§ Sayfa alıntısı
Emsal Mahkeme Kararı Ankara Bölge Adliye Mahkemesi 25. Hukuk Dairesi 2020/40 E. 2021/490 K. 15.03.2021 T.

Görüntülediğiniz mahkeme kararı kesinleşmiş bir karardır.

T.C. ANKARA BÖLGE ADLİYE MAHKEMESİ BAM 25. HUKUK DAİRESİ …
T.C.
ANKARA
BÖLGE ADLİYE MAHKEMESİ
25. HUKUK DAİRESİ

DOSYA NO : …
KARAR NO : ….
KARAR TARİHİ : 15/03/2021

T Ü R K M İ L L E T İ A D I N A
B Ö L G E A D L İ Y E M A H K E M E S İ K A R A R I
….

İNCELENEN KARARIN
MAHKEMESİ : ANKARA 7. ASLİYE TİCARET MAHKEMESİ
TARİHİ : 17/09/2019
NUMARASI : ….

DAVACI : ….
DAVANIN KONUSU : Tazminat

Davacı vekili tarafından, davalı aleyhine açılan davanın yapılan yargılaması sonunda, davanın kabulüne dair hükme karşı, davalı vekili tarafından istinaf kanun yoluna başvurulması üzerine dosya incelendi. Gereği görüşülüp düşünüldü:
İDDİA: Davacı vekili dava dilekçesinde özetle; davalı tarafından 02/12/2016 günü Ankara ili, Keçiören ilçesi …üzerinde bulunan müvekkili şirkete ait kablolara hasar verildiğini, bu zarar nedeniyle müvekkili şirketçe tutanaklar düzenlediğini ve 8.564,07TL zarara uğradığını, zararın bugüne kadar karşılanmadığını belirterek fazlaya ilişkin hakları saklı kalmak kaydıyla hasar bedeli olan 8.564,07TL’nin olay tarihinden itibaren …. kısa vadeli kredilere uyguladığı değişen oranlardaki avans faiziyle birlikte tahsiline karar verilmesini talep ve dava etmiştir.

§ Yapılması gereken
Yukarıdaki mahkeme kararında birbirinden farklı hangi tarihler geçiyor? Her birini neye ait olduğuyla birlikte sıralayın.

§ Verilen bilgiler

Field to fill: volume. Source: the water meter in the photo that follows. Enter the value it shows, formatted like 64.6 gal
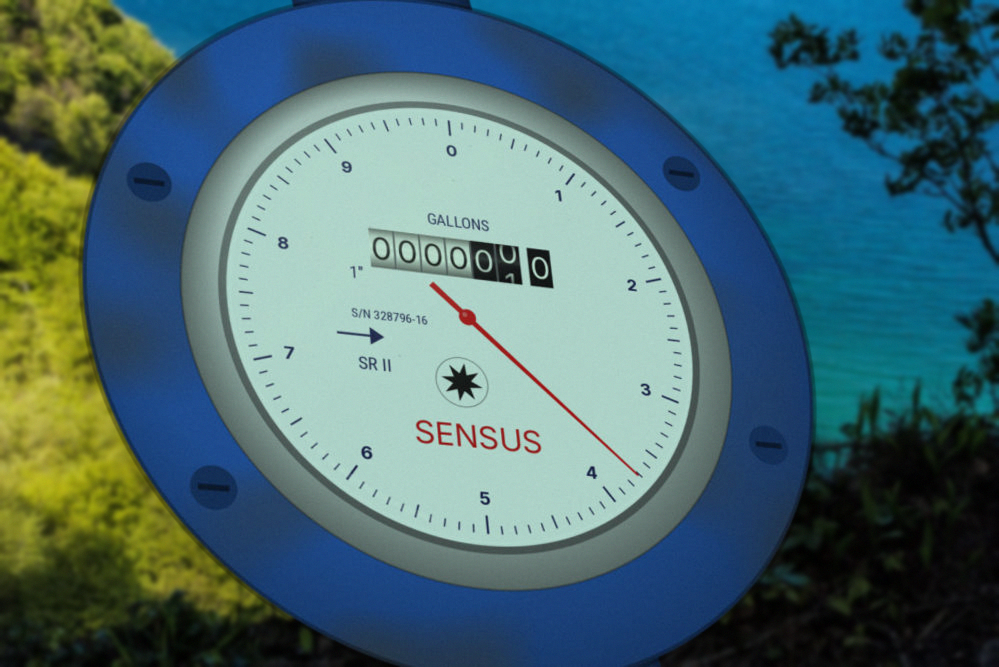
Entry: 3.7 gal
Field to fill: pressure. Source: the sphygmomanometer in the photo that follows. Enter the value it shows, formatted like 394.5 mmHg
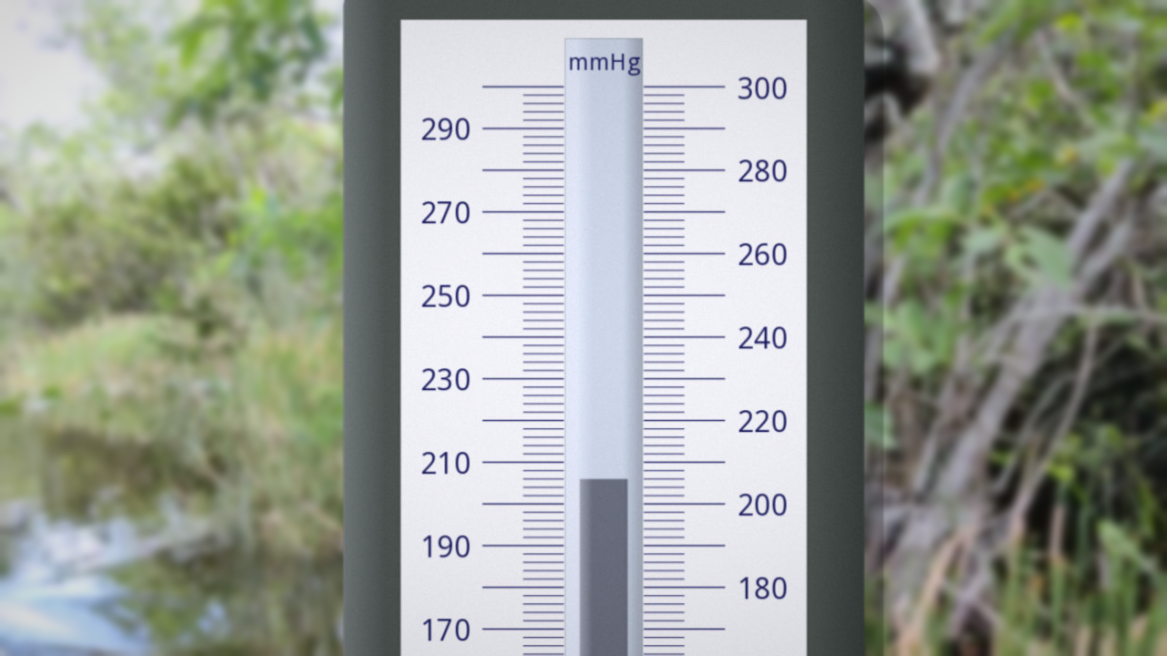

§ Yazılı yanıt
- 15.03.2021 (15/03/2021): Ankara Bölge Adliye Mahkemesi 25. Hukuk Dairesi kararının tarihi
- 17/09/2019: İncelenen Ankara 7. Asliye Ticaret Mahkemesi kararının tarihi
- 02/12/2016: Davacı şirkete ait kablolara davalı tarafından hasar verildiği ileri sürülen gün